Instructions:
a) Extract the passage of the tree-marking forum thread from "One stand in" up to and including "could ask questions.".
b) What comes next in the tree-marking forum thread? Write a continuation that picks up after its last sentence.

Text segment:

The first cruise I ever did for a woodlot owner had the logger all upset and saying the wood isn't there. No way it can be right. After the wood was cut the logger said the volume harvested was pretty much the same as the estimate in the cruise and every time I meet the woodlot owner he brags up my work and shakes my hand. I remember the day I presented it to the owner, a full spreadsheet out over the hood of the pickup showing how I calculated the figures. Seems funny now, had to be there I guess. :D

One stand in particular was 80 foot tall large tooth, no canker, straight as a gun barrel. The logger couldn't believe the wood in there even when he was cutting it. :D
Title: Re: marking trees
Post by: Ron Wenrich on October 18, 2008, 11:37:02 PM
Tom, I think you make a very good point.  When I was doing summer work for BLM, they wouldn't think of letting anyone like me mark wood.  I was just good enough to splash on paint, and measure dbh.  The real foresters told me which trees to mark.  But, what did make a difference is that I could ask questions.

I have seen guys come fresh out of college, and start selling timber or buying timber.  I've also seen guys justify all types of work.  The prescription for the stand is done by taking a good survey of what's on the ground, then plotting that out, and figuring a good direction for the stand.

Unfortunately, private landowners don't want to follow that route.  They want someone to walk through the stand, give a gut reaction, and hold on to their pants seat while they mark the stand.  I've done it myself, and I never liked it.

The best prescription for any landowner is to get a forest inventory, and develop a management plan.  Then timber should be marked after the inventory.  The proficiency of the forester is only as good as the basis of their planning.  I've seen some old foresters that do lousy, or should I say lazy, work.

[Data records]
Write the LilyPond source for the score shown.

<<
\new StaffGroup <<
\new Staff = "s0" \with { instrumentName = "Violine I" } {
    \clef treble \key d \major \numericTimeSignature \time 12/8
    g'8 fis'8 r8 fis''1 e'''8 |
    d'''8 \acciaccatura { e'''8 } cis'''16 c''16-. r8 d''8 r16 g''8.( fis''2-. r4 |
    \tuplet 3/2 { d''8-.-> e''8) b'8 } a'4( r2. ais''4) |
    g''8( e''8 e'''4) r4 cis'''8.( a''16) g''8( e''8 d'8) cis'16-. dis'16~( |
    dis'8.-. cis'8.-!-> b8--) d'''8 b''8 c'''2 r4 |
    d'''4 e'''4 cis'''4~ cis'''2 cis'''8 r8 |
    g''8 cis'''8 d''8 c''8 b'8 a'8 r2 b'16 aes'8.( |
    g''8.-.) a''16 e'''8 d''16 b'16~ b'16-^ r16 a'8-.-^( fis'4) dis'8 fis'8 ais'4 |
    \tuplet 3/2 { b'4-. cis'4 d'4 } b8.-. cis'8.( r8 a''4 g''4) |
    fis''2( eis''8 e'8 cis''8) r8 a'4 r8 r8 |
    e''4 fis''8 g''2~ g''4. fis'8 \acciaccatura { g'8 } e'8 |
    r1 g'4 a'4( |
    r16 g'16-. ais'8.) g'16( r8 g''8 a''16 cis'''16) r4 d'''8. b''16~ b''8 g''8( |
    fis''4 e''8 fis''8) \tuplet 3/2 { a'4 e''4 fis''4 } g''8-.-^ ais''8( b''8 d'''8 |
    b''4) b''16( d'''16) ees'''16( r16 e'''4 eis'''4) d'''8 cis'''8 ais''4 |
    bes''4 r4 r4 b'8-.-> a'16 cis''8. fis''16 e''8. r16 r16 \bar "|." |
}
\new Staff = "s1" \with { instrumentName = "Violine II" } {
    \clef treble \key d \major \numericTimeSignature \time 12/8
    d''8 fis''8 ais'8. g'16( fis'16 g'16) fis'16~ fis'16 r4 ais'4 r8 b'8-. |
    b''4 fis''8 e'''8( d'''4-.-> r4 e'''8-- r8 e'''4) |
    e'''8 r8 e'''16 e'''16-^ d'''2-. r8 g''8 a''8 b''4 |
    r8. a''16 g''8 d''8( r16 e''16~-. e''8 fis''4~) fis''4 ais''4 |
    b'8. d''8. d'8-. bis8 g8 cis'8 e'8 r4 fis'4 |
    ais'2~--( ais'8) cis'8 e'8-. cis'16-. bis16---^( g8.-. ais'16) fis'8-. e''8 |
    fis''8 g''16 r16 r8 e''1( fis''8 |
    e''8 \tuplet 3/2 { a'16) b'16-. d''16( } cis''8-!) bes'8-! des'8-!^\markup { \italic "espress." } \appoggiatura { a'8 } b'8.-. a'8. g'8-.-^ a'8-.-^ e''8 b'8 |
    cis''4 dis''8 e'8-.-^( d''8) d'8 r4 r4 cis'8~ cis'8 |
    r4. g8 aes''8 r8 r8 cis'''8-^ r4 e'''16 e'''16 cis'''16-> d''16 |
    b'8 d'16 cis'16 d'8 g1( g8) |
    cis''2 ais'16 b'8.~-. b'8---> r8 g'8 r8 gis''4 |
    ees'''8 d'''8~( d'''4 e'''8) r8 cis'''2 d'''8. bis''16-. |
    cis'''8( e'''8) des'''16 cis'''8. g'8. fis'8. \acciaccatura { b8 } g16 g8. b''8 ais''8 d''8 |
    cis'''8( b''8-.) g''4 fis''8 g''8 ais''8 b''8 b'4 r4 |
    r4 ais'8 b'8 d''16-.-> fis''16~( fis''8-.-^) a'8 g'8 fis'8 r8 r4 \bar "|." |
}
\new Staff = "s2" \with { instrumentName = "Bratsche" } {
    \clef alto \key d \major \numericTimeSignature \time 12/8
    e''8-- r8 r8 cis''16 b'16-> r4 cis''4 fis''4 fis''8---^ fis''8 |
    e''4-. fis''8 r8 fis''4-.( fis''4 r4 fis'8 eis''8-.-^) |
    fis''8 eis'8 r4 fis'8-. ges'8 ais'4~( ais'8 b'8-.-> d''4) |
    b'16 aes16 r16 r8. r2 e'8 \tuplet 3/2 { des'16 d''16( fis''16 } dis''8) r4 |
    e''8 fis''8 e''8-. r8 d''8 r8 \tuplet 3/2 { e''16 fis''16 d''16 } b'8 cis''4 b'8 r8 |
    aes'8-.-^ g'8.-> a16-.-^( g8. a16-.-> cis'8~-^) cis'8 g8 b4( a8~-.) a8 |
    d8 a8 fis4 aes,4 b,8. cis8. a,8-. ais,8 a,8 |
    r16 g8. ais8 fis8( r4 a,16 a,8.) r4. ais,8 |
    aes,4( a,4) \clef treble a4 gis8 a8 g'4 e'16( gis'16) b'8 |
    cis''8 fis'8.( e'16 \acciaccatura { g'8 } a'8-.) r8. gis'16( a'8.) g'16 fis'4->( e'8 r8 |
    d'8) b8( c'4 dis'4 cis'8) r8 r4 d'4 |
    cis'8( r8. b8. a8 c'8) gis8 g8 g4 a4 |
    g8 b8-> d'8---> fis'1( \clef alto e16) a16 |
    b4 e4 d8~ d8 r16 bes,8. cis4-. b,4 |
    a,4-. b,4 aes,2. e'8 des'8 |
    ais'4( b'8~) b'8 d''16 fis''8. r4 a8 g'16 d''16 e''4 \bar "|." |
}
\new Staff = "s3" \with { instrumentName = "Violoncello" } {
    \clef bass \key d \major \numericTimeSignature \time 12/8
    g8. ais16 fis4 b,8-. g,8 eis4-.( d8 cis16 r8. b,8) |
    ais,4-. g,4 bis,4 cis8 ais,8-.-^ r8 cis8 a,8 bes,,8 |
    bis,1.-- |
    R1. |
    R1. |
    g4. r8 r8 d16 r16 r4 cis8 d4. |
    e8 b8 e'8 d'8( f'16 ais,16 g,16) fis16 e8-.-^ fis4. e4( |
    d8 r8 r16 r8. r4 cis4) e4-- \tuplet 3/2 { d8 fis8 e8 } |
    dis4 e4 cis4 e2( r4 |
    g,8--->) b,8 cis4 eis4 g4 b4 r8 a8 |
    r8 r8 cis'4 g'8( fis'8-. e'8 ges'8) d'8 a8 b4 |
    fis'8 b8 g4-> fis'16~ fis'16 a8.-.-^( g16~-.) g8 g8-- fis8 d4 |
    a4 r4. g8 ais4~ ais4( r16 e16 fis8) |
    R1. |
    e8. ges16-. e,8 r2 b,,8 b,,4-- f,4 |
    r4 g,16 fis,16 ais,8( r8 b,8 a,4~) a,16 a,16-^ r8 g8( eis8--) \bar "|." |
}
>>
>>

Task results:
a)
One stand in particular was 80 foot tall large tooth, no canker, straight as a gun barrel. The logger couldn't believe the wood in there even when he was cutting it. :D
Title: Re: marking trees
Post by: Ron Wenrich on October 18, 2008, 11:37:02 PM
Tom, I think you make a very good point.  When I was doing summer work for BLM, they wouldn't think of letting anyone like me mark wood.  I was just good enough to splash on paint, and measure dbh.  The real foresters told me which trees to mark.  But, what did make a difference is that I could ask questions.

b)
Title: Re: marking trees
Post by: pappy19 on October 22, 2008, 10:33:45 PM
Like I said, some foresters are better artists than others. No different than any other resource educated person. More has to do with the type of education the mush head received. If it is a college with an enviro/habitat/anti-harvest education, how do you think they will handle their first job as a timber marker? Or their 100th job? Most forestry schools today teach habitat management, not forest management as it is not politically correct to cut trees anymore. It is a sad situation.
Title: Re: marking trees
Post by: Rocky_Ranger on October 25, 2008, 08:32:50 PM
Still politically correct in my neck of the woods, 30 million feet a year (and then some).  Nothing like seeing forest management for future generations in action and doing a darn good job of what we are doing.  The comment on young foresters not marking timber and as to why?  Look at our food joints; minimum wage, young kids (relatively) feeding us meals - now that's scary!
Title: Re: marking trees
Post by: Rick Alger on October 28, 2008, 08:33:04 AM
Another thing good timber markers do is mark wood with the logger in mind - no leave trees on turns in the trails, small groups of trees instead of random singles where appropriate, straight trails and acute extraction angles etc.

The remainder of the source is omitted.